Load environment variables (API keys, configuration) from a .env file.

In [None]:

from dotenv import load_dotenv
load_dotenv()

## 2. Test the Model with Sample Questions

Before creating the dataset, let's test our model with some sample customer questions to verify it's working correctly.

In [None]:
from model.run_model import run_model

import json

# Method 1: Read from a file
with open('example_data/prepared_answers_pet_food.json', 'r') as file:
    prepared_answers = json.load(file)


# Example customer questions
test_questions = [
    "My dog has been having stomach issues after eating your kibble",
    "When will my order #12345 be delivered?",
    "What's the best food for a senior Golden Retriever?",
    "I want to return this bag of food"
]

for question in test_questions:

    print(run_model(question))

## 3. Initialize Langfuse Client

Create a connection to Langfuse for dataset management and experiment tracking.

In [None]:
from langfuse import Langfuse
 
langfuse = Langfuse()

## 4. Create the Dataset

Create a new dataset in Langfuse with metadata describing the purpose and structure of our evaluation data.

In [None]:
langfuse.create_dataset(
    name="pet_food_kwnown_answers",
    # optional description
    description="example dataset with customer questions with known answers",
    # optional metadata
    metadata={
        "author": "Paolo Tamagnini",
        "date": "2025-06-28",
        "type": "benchmark"
    }
)

## 5. Load Dataset and Prepared Answers

Load the raw dataset containing customer questions and the corresponding prepared answers that serve as ground truth for evaluation.

In [None]:
import json

# Read from file
with open('example_data/pet_food.json', 'r') as file:
    data = json.load(file)

# Read from file
with open('example_data/prepared_answers_pet_food.json', 'r') as file:
    prepared_answers = json.load(file)



## 6. Populate Dataset Items

Create individual dataset items in Langfuse, each containing:
- Input: Customer question
- Expected output: The correct prepared answer ID and text
- Metadata: Additional context like customer info, pet details, and timestamps

In [None]:
for item in data:

    langfuse.create_dataset_item(
        dataset_name="pet_food_kwnown_answers",
        # any python object or value, optional
        input={
             "question": item["message"],
        },
        # any python object or value, optional
        expected_output={
            "prepared_answer_id": item["answer_id"],
            "prepared_answer_text": prepared_answers[str(item["answer_id"])]
        },
        # metadata, optional
        metadata={
            "model": "Pet Food Customer Service",
            'customer_name': item['customer_name'],
            'pet_type': item['pet_type'],
            'pet_name': item['pet_name'],
            'category': item['category'],
            'timestamp': item['timestamp'],
            'response_timestamp': item['response_timestamp'],
            'status': item['status'],
        }
    )

## 7. Define Experiment Functions

Create functions to:
- Compare model outputs with expected answers
- Run experiments across the entire dataset
- Track success metrics and individual trace scores

In [None]:
def compare_prepared_answer_ids(output, expected_output):
  if int(output["prepared_answer_id"]) == expected_output["prepared_answer_id"]:
    return 1
  else:
    return 0

# experiment_name = "test_reproducibility"
def run_experiment(experiment_name):
    dataset = langfuse.get_dataset("pet_food_kwnown_answers")

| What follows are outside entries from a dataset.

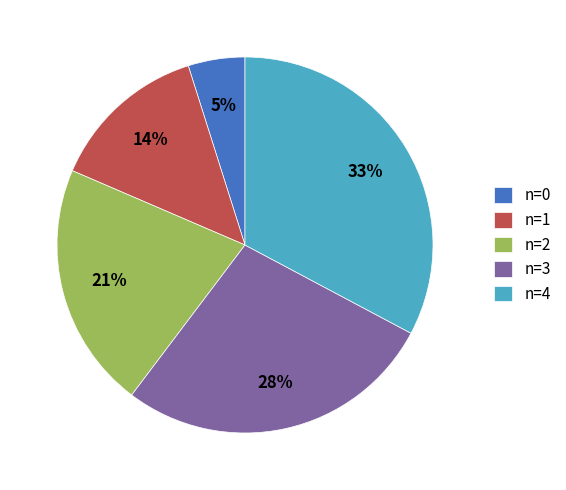

True or false: n=0 accounts for 5% of the total.

True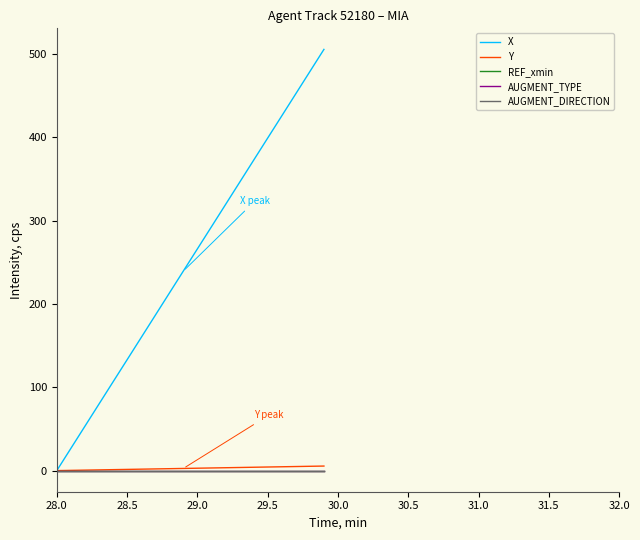

True or false: AUGMENT_DIRECTION and X cross at least once.

False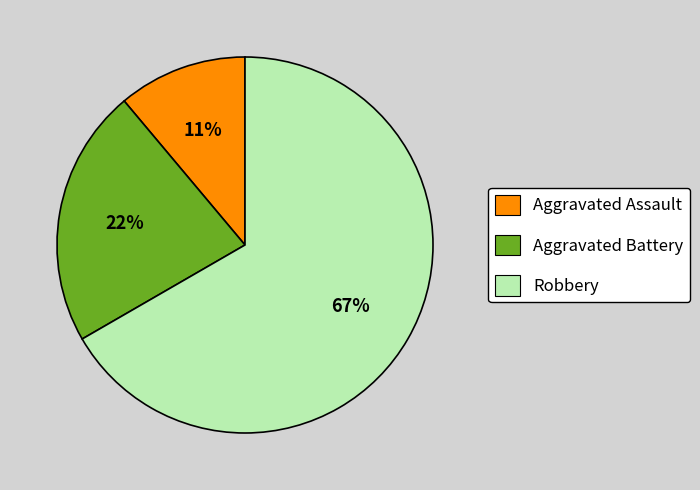

Is Robbery the majority of the pie?

Yes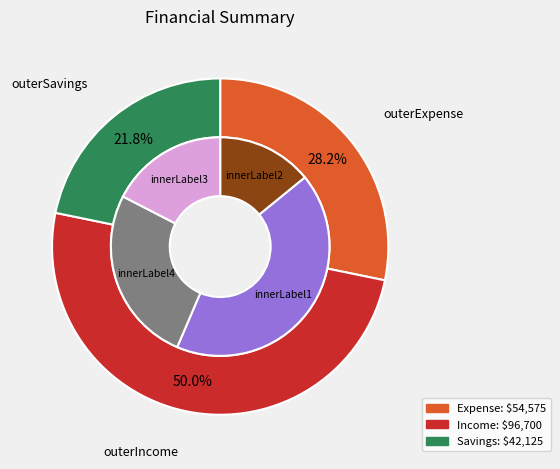

Is it true that Expense is 28% of the pie?

True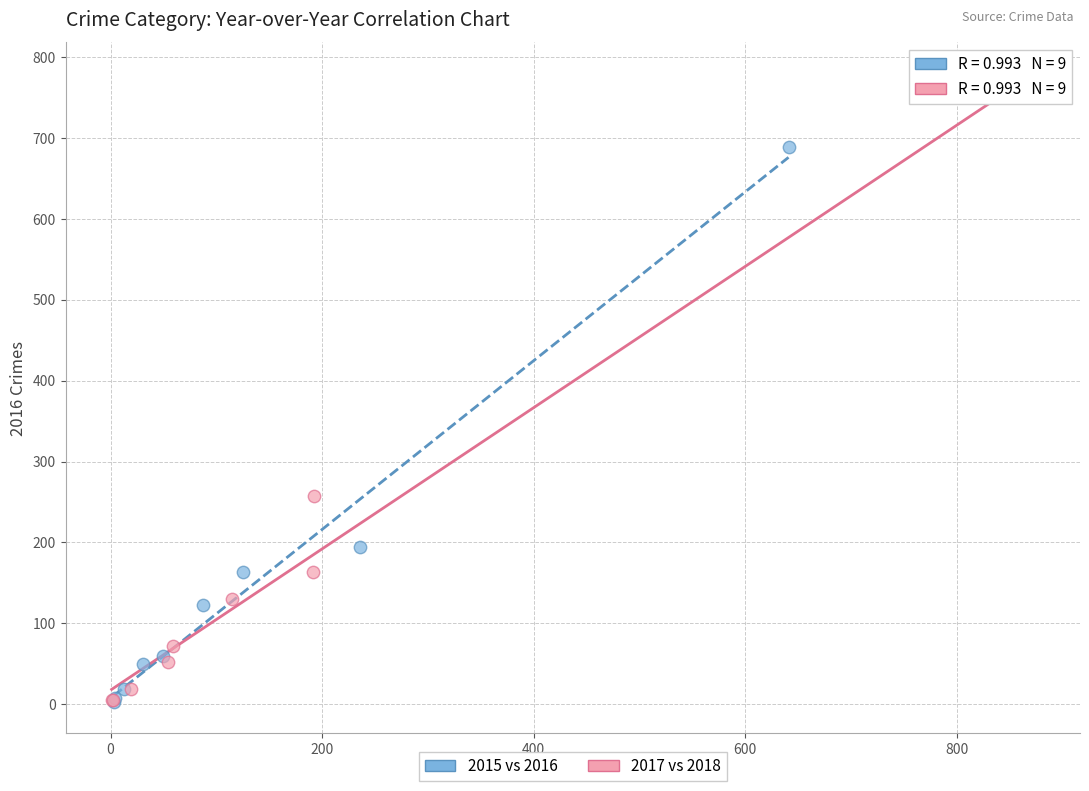

Which series has the widest spread of Y values?

2017 vs 2018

    items_number = len(dataset.items)
    success_count = 0
    for item in dataset.items:

        # Use the item.run() context manager
        with item.run(
            run_name = experiment_name,

        ) as root_span: # root_span is the root span of the new trace for this item and run.
            # All subsequent langfuse operations within this block are part of this trace.

            # Call your application logic
            output = run_model(item.input["question"])

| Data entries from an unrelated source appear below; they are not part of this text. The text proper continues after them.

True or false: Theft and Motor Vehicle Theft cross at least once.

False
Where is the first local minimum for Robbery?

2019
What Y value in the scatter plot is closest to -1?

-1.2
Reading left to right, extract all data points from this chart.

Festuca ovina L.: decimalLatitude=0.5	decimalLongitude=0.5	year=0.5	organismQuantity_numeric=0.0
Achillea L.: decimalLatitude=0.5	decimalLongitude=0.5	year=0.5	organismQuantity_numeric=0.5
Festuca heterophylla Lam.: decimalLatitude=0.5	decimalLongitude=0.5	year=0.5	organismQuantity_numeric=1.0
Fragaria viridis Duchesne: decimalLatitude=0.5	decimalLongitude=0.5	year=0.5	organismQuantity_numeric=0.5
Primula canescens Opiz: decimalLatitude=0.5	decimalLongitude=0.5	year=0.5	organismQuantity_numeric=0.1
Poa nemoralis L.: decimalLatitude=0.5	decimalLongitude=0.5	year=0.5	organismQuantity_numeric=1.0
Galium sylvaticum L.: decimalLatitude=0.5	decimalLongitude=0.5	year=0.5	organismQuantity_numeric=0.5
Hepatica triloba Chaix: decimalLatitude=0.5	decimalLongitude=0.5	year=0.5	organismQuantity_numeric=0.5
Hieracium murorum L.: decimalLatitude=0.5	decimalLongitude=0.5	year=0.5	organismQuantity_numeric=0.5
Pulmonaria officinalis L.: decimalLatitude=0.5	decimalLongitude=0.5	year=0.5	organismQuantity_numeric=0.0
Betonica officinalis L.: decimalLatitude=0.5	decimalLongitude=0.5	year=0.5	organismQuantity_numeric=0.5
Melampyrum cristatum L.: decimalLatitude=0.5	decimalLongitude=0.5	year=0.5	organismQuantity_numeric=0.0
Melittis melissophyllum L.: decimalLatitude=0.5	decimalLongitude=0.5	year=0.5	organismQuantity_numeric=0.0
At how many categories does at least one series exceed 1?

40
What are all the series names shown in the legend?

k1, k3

            comparison_result = compare_prepared_answer_ids(output, item.expected_output)
            success_count += comparison_result

            # Optionally, score the result against the expected output
            root_span.score_trace(name="prepared_answer_id", value = comparison_result)

    success_metric = success_count/items_number
    print(f"\nFinished processing dataset 'Pet Food Customer Service' for run '{experiment_name}'.")
    print(f"Success rate: {success_count}/{items_number} ({(success_count/items_number)*100:.2f}%)")

    return success_metric

## 8. Run the Experiment

Execute the experiment to evaluate model performance against the dataset, measuring how often the model selects the correct prepared answer.

In [None]:
from langfuse import Langfuse
from model.run_model import run_model

from dotenv import load_dotenv
load_dotenv()

langfuse = Langfuse()

run_experiment("test_reproducibility")